APPLICATION OF THE ELECTRONIC COMMUNICATIONS AND TRANSACTIONS ACT 25 OF 2002 (“ECT ACT”) AND COMPLIANCE WITH OTHER APPLICABLE SOUTH AFRICAN LAWS
Data Messages (as defined in the ECT Act) will be deemed to have been received by the Data Controller if and when the Data Controller responds to the Data Messages.
Data Messages sent by the Data Controller to a Data Subject will be deemed to have been received by such Data Subject in terms of the provisions specified in section 23(b) of the ECT Act.
Data Subjects acknowledge that electronic signatures, encryption, and/or authentication are not required for valid electronic communications between Data Subjects and the Data Controller.
Information to be provided in terms of section 43(1) of the ECT Act:
The Data Controller is SKS Hydraulics Africa (Pty) Ltd, a company incorporated in South Africa with registration number 2023/998175/07, and its registered address is 23 Milkwood Crescent, Stand 56, Seringeti Golf Estate, Kempton Park, Gauteng, 1619, South Africa.
The address for service of legal documents is 23 Milkwood Crescent, Stand 56, Seringeti Golf Estate, Kempton Park, Gauteng, 1619, South Africa.
The contact number for the Data Controller is 011 869 5020.
The Website URL is www.skshydraulics.co.za, and the URL where this Privacy Policy is located is http://www.skshydraulics.co.za/Privacy-Policy/.
The email address of the Data Controller is info@skshydraulics.co.za.
Data Subjects warrant that Data Messages sent to the Data Controller from any electronic device used by them were sent and/or personally authorised by them.
This Website and the processing of Personal Information are governed by the laws of South Africa, including but not limited to the Protection of Personal Information Act (POPIA), the ECT Act, and the Consumer Protection Act (CPA).

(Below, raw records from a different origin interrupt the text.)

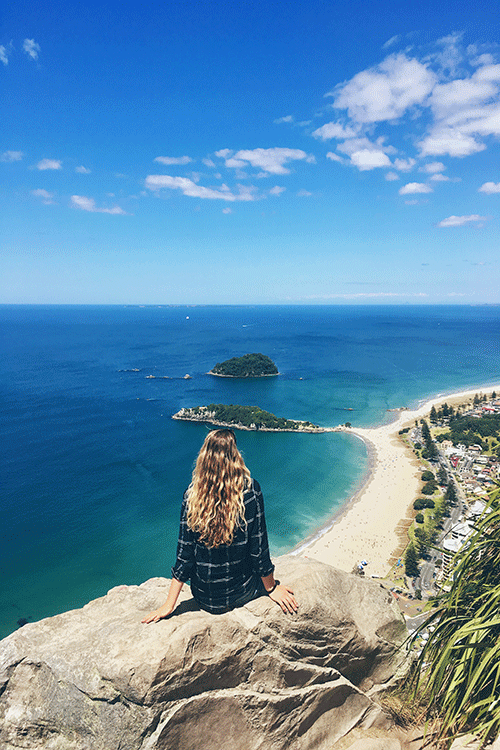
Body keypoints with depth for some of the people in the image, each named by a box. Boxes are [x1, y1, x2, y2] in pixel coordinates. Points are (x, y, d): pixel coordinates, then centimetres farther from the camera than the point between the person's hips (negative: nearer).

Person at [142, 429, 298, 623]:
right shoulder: (250, 490, -19)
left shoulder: (192, 494, -16)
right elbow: (259, 547, -12)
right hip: (240, 594, -1)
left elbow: (184, 555, -11)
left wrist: (169, 605, -1)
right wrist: (271, 587, 4)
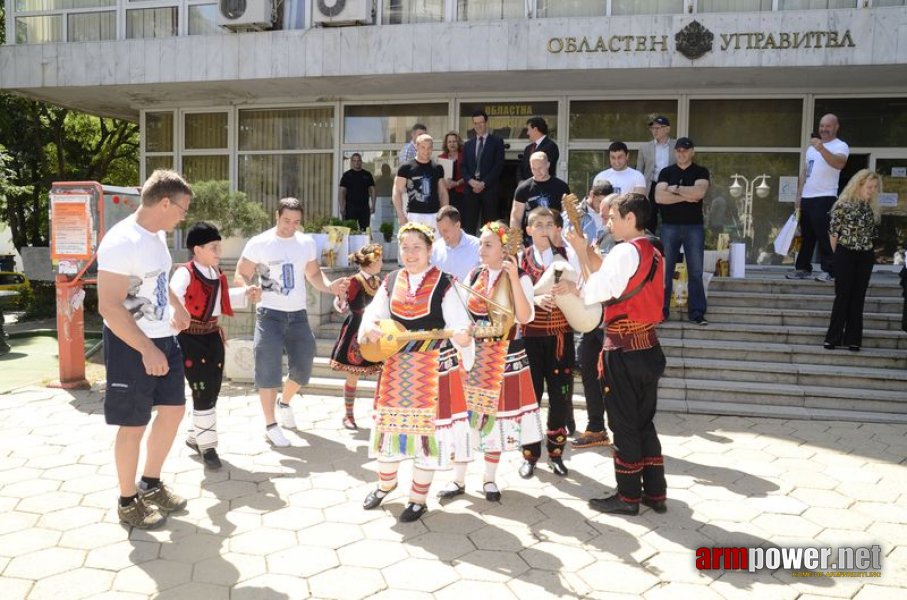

The Data Controller ensures that all electronic communications, transactions, and Processing of Personal Information comply with the applicable provisions of the ECT Act, POPIA, and other relevant South African legislation.
SKS Hydraulics Africa shall retain personal information only for as long as necessary to fulfil the purposes outlined in this Privacy Policy or as required by law. Upon expiration of this period, all Personal Information shall be securely deleted or anonymised.
This Privacy Policy is governed by the laws of South Africa.